Your first consideration is your own needs. Are you a Junior in high school looking to go off to college after your senior year and live on campus or are you a 25 year old single mother looking to expand her opportunities? Maybe your a young man who has been in the workforce for a few years and wants finally buckle down and get that education everyone keeps hammering him about. Most important though, you want an education. So look at what you need:
-On campus or Off campus housing?
-Available child care?
-Financial Aid?
-Close to home?
-Athletics?

Think long and hard about your own personal needs. The young high school graduate may not need child care, but will need on-campus housing if they will be going to school far from home. Some universities require freshman to live on-campus if they are not living with a relative in the area. Students who work full time may need a campus that offers classes nights and weekends.

Once you've mapped out a little bit of what your biggest concerns are, the biggest question is, what do you want to study? What do you want to be when you grow up? An architect, lawyer, police officer, fireman, psychologist, teacher? Begin your search within schools that offer a curriculum that will lead to an education in whatever field you choose.

* In this economy, community colleges are getting more and more popular. They're increasing their curriculum to meet the demand, and are usually able to provide great financial aid packages. If you are unsure, a community college is a great place to start because the savings is worth it and the value is extremely high. The education provided is no less worthwhile than a university but can sometimes cost from one-third to one-fifth of the cost of tuition for a university.

Most community colleges also transfer their courses easily to nearby universities. For instance, the community colleges in Texas are easily transferred to most Texas public universities. Not to mention that almost all of your Core Curriculum requirements can be met at a community college. For those who don't know, most liberal arts universities (those that aren't technical schools, usually) require a broad range core-curriculum consisting of literature, math, social sciences, language, and so on. Taking those courses at the community college level can save you a large amount of money as well as provide you with more time to search for a university you would prefer, a major you would like (as a core-curriculum applies to nearly all 4 year degrees), or what field you would like to work in in the near future.

Community colleges are a great asset also for those who need night/weekend classes or online classes to fit their schedule. Look for local college and check out their "Distance Learning" programs. It can be very helpful! Some public universities offer online courses too.

Once you've decided on what you want to study, and you've either completed all you can at the community college level or want to skip that option, look into local universities. Public and private. High school students can find that their guidance counselor is an invaluable resource.
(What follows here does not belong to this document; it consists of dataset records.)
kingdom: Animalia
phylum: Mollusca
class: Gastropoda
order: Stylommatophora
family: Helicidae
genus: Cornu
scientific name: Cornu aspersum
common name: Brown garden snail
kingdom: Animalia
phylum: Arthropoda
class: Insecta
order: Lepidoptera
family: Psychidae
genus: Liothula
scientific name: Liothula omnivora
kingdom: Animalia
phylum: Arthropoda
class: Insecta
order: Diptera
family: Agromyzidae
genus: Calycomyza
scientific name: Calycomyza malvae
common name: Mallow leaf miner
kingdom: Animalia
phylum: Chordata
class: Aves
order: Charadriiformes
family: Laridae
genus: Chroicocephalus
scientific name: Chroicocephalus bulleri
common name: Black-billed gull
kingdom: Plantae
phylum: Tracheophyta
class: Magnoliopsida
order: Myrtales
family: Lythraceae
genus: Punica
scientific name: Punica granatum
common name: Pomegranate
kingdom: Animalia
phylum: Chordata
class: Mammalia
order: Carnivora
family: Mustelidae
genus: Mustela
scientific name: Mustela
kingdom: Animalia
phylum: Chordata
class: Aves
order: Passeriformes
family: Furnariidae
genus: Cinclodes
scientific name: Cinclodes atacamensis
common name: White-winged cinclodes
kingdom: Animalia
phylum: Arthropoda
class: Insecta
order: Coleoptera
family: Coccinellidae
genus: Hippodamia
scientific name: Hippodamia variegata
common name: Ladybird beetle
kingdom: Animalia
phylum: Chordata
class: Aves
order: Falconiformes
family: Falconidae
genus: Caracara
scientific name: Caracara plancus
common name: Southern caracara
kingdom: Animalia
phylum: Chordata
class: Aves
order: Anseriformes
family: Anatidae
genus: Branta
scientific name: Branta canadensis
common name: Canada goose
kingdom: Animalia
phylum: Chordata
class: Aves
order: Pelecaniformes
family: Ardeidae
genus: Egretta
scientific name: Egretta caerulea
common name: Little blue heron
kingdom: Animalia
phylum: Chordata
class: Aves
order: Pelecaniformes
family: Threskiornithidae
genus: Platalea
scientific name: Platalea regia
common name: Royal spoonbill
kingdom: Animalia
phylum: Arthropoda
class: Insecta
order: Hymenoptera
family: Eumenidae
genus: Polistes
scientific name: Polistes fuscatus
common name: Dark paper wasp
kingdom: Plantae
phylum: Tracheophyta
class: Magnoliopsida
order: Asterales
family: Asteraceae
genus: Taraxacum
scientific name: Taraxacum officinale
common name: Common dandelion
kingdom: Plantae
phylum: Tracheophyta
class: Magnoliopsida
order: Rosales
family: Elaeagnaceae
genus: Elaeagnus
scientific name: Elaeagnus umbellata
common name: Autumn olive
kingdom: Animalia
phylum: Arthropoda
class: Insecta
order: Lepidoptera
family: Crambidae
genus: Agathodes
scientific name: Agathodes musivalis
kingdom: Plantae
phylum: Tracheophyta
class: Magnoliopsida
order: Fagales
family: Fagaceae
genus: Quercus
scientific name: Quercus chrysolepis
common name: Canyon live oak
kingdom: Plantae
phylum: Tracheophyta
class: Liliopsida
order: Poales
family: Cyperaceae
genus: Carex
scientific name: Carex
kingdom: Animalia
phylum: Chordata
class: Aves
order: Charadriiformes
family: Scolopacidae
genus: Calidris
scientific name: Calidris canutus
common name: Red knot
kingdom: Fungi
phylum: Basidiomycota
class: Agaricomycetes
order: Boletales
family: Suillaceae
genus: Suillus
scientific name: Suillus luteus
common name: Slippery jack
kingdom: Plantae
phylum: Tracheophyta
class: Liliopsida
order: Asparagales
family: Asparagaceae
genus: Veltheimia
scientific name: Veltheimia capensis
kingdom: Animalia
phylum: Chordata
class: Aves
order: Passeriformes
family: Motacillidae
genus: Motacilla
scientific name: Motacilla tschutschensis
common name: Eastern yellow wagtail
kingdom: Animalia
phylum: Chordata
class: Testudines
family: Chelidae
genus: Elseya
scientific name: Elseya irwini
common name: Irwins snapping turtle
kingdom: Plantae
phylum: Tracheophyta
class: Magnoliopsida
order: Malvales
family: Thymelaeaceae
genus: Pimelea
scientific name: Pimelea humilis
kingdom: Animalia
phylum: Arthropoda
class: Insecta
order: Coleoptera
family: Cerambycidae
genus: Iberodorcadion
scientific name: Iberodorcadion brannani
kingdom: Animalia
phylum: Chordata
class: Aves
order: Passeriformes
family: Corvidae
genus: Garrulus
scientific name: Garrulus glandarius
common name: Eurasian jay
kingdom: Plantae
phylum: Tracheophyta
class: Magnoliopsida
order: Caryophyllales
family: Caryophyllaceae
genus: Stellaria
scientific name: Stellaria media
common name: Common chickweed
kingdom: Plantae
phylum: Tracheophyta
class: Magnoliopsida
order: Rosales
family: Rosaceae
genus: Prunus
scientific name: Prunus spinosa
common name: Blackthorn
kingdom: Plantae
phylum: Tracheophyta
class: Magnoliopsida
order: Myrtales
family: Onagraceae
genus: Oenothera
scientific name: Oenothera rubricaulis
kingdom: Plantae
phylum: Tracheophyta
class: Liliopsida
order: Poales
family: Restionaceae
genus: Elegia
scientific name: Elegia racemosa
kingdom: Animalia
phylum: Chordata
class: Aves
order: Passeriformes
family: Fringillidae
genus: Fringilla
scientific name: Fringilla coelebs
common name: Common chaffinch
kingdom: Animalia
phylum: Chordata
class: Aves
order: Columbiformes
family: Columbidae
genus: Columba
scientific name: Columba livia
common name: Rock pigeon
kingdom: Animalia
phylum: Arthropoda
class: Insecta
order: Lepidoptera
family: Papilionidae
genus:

Now that you've narrowed down your choices, apply to the schools. Don't procrastinate. you made need ample time to complete essays. Be sure you've completed the most recent FAFSA (the Free Application for Federal Student Aid), and added the schools you've applied to to your FAFSA so that your prospective schools can look at your Financial Aid options and put together a well rounded package for you.

Once you start receiving your acceptance letters (hopefully!), you should start seeing financial aid package information. (If you qualify, of course!) Look through them carefully. Weigh your options. Loans? Grants? Scholarships? What is your Estimated Cost of Attendance? (Should be easily available by the institution, probably mailed to you with your financial aid package) Weigh the cost versus how much money they're providing. Look into the local cost of living in the area (if moving for school). Talk with family about their ideas, people with experience around you are great resources!

Once you've weighed the best packages, pick your new school! It's been a long process! Celebrate!